Technical Validation

A total of 50 children participated in the study. 28 children were ADHD-diagnosed patients (23 boys, 5 girls, age: 10.71 ± 0.54 years old). During the duration of the study, all ADHD children were being treated with methylphenidate. For the control group, we collected data from 22 non-ADHD-diagnosed children (18 boys, 4 girls, age: 11.58 ± 0.50 years-old).

A subset of 17 ADHD-diagnosed children (14 boys, 3 girls, age: 11.19 ± 0.86 years-old) performed the task twice, on- and off- medication, in two separate sessions. Since this within-subject design could potentially be affected by learning effects, we assigned children randomly to a session order. The information indicating this order is provided in Table 1.

Table 1 Medication (On- or off-) sequence for the subset of ADHD-diagnosed participants who performed the task twice.

Before each trial block, we applied the standard Eyelink calibration protocol to track the positions of the pupil and the corneal reflection of the right eye.
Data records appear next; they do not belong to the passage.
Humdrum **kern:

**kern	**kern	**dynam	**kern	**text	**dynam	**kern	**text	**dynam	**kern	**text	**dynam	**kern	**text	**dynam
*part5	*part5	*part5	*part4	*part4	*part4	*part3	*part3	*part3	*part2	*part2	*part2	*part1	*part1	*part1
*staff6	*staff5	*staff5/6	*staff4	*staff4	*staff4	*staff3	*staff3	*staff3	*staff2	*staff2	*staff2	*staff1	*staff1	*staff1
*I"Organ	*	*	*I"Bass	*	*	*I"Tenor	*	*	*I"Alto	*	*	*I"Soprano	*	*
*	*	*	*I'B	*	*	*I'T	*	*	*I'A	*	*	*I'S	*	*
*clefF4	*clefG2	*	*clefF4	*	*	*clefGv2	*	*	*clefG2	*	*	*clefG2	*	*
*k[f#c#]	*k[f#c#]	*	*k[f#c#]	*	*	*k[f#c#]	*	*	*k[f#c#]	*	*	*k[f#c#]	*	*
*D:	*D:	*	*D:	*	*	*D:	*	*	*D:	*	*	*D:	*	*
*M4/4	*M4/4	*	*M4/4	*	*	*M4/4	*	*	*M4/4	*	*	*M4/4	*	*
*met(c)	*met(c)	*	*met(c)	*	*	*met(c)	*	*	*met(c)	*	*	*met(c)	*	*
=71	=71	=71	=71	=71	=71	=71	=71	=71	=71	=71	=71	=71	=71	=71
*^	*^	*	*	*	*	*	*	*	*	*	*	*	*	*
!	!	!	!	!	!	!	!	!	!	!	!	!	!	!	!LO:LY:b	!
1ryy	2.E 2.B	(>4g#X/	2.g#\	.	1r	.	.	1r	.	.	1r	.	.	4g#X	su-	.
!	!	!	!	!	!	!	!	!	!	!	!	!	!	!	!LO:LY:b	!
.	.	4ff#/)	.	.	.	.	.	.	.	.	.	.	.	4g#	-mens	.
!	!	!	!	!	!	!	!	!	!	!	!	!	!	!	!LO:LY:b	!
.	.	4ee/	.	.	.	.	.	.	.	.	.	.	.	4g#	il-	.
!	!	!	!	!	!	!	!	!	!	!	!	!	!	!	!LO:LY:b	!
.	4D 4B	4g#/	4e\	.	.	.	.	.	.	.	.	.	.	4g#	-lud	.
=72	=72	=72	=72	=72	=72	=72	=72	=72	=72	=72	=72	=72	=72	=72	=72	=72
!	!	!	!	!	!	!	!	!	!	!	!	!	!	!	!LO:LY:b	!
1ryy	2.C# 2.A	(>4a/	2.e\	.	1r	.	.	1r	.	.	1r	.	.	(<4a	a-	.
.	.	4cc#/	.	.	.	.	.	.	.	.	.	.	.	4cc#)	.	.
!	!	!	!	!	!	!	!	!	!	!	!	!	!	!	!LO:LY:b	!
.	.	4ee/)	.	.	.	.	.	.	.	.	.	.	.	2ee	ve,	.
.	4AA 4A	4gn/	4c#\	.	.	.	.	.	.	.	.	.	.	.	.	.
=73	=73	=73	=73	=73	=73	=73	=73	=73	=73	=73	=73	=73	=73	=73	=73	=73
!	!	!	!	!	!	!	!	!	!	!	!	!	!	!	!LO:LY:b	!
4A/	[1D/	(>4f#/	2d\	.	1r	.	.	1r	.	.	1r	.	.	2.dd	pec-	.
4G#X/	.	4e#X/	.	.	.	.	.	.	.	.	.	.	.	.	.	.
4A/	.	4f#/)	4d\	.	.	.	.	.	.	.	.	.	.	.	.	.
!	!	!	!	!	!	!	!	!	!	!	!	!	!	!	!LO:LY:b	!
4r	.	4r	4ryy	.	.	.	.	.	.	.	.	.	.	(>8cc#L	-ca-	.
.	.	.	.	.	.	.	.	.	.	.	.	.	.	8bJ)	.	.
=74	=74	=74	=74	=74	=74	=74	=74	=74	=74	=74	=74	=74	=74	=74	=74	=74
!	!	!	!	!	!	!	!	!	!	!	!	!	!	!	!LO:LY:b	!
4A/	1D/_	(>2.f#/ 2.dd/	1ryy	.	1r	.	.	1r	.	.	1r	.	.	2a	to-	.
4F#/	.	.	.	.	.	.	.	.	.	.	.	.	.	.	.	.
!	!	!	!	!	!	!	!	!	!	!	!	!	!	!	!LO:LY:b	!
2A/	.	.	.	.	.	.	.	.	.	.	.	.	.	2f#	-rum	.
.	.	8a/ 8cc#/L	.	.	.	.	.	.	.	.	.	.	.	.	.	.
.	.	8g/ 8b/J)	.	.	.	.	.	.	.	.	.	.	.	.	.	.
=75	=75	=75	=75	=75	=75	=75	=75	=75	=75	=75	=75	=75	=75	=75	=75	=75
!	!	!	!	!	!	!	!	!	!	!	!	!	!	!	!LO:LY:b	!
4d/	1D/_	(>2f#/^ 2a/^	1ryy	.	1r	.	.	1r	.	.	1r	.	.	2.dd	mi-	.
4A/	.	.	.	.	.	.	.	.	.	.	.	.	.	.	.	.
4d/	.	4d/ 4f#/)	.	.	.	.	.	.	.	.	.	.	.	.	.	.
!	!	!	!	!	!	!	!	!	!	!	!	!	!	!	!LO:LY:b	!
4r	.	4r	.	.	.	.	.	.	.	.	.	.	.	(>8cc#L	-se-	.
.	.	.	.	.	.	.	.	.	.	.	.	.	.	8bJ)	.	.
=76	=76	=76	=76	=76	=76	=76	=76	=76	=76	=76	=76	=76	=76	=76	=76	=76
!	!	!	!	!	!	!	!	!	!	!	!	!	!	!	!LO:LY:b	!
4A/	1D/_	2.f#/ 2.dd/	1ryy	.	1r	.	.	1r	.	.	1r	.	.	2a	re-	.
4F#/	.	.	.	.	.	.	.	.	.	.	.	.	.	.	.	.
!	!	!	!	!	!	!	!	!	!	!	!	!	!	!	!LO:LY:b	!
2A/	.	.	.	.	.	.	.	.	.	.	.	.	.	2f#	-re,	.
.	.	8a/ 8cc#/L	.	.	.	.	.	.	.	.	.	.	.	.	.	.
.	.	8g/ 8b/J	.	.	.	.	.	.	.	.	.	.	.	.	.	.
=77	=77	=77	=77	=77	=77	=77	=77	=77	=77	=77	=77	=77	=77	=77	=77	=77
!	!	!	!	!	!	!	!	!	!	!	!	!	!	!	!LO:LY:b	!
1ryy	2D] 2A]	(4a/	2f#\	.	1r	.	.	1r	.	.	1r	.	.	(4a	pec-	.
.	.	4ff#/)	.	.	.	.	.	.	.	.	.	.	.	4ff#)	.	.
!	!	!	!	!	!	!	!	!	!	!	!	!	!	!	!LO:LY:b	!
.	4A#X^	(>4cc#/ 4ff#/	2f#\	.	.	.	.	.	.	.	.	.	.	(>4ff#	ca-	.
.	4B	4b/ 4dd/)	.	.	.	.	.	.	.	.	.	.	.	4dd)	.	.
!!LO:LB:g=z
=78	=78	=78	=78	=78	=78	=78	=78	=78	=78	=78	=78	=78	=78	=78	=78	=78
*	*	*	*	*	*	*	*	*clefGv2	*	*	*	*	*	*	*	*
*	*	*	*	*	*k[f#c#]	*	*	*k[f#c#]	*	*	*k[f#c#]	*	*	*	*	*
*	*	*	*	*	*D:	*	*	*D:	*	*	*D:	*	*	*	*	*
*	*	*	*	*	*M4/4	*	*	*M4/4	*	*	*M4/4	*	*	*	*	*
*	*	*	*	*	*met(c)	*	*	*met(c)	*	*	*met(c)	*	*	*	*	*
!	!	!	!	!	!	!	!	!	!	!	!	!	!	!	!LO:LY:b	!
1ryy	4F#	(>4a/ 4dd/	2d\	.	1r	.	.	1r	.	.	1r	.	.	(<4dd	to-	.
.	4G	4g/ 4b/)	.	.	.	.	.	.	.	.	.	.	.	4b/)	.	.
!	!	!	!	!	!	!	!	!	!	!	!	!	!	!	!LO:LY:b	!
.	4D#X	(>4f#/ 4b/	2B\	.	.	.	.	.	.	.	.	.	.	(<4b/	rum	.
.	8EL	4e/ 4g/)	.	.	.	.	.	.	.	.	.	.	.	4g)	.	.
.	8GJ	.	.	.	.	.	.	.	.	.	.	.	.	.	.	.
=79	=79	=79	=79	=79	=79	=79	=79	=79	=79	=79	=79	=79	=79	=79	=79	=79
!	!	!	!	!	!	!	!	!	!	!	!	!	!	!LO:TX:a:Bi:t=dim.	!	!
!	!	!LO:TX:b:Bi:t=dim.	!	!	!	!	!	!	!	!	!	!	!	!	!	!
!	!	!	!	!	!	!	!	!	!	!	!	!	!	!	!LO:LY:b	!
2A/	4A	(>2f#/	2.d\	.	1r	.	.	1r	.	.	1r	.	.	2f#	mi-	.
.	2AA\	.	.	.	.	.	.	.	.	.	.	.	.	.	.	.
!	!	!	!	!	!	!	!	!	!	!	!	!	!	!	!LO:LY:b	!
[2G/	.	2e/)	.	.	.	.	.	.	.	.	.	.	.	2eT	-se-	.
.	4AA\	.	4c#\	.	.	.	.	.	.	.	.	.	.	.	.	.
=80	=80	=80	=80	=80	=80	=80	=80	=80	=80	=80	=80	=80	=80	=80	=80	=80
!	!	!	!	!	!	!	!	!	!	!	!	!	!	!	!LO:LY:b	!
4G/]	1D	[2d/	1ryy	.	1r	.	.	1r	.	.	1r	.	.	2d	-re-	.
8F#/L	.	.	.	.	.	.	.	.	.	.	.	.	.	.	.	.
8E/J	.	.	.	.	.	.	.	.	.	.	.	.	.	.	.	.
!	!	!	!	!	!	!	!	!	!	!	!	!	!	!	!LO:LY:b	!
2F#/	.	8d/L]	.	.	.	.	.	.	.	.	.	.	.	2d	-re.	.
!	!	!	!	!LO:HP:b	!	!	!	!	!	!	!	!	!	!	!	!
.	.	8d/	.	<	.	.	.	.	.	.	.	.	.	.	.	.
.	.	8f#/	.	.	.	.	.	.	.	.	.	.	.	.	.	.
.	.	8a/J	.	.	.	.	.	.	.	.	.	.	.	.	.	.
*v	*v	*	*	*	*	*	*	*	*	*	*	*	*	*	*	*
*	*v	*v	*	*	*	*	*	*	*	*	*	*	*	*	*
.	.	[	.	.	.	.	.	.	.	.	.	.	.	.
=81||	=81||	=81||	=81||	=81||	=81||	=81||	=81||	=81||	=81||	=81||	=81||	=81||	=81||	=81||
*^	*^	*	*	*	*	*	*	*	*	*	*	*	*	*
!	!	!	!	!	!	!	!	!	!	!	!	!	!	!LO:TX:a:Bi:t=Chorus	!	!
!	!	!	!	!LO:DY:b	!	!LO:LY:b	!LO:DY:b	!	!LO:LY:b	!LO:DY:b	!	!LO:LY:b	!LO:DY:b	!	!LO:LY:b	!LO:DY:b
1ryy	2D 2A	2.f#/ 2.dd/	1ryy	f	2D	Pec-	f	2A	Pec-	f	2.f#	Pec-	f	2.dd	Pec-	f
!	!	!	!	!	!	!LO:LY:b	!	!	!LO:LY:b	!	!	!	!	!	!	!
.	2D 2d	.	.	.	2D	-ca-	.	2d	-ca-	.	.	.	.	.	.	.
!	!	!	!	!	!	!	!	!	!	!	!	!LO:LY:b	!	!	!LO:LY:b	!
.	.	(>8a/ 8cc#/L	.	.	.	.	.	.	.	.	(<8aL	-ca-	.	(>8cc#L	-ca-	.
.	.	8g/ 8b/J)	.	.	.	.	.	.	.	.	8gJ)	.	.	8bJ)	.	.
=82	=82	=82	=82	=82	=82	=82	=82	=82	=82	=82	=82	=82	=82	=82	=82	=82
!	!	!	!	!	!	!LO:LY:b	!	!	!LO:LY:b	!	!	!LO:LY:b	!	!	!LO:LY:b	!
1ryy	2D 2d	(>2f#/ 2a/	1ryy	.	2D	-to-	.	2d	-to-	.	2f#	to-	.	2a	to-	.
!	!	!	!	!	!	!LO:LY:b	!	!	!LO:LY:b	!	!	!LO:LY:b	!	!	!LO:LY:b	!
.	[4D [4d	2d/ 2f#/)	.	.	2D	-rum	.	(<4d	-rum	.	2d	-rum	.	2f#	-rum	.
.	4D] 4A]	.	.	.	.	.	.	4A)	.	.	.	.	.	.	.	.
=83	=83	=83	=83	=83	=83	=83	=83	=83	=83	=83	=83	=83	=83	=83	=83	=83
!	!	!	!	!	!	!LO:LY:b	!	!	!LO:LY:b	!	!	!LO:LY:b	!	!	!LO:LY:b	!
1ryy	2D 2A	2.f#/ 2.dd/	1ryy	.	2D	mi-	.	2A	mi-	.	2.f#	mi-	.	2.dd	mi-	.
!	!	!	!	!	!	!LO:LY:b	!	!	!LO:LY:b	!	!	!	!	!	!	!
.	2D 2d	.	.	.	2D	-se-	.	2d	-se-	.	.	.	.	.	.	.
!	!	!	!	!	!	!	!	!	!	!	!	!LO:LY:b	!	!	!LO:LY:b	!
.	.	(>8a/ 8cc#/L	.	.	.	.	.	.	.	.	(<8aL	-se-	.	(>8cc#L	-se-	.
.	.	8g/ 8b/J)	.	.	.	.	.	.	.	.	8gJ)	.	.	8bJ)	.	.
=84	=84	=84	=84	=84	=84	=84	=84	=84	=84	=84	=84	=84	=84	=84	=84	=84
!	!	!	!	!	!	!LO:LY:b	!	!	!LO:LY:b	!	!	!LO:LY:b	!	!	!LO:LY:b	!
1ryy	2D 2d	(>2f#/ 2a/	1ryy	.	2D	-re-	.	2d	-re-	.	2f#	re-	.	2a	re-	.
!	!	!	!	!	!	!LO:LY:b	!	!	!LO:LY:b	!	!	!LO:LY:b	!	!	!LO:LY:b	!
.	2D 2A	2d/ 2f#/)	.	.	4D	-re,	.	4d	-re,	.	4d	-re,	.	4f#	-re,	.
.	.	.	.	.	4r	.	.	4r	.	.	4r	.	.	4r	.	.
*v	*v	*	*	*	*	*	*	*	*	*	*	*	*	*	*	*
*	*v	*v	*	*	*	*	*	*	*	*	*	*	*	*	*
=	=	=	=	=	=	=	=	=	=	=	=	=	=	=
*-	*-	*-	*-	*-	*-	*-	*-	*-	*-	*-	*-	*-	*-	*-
A black circle (‘target’) was presented in the screen sequentially at 9 different locations (4 corners, 4 middle points of screen edge and 1 at the center) and the subject was instructed to fixate on them as they appeared. The software recorded the pupil and CR positions and this set of pupil-CR data was used to compute gaze positions during the trials.

Pupil size was tracked by the EyeLink software via a centroid mode, which tracks the center of the pupil image using a center-of-mass algorithm (Zhu, Moore, and Raphan 1999).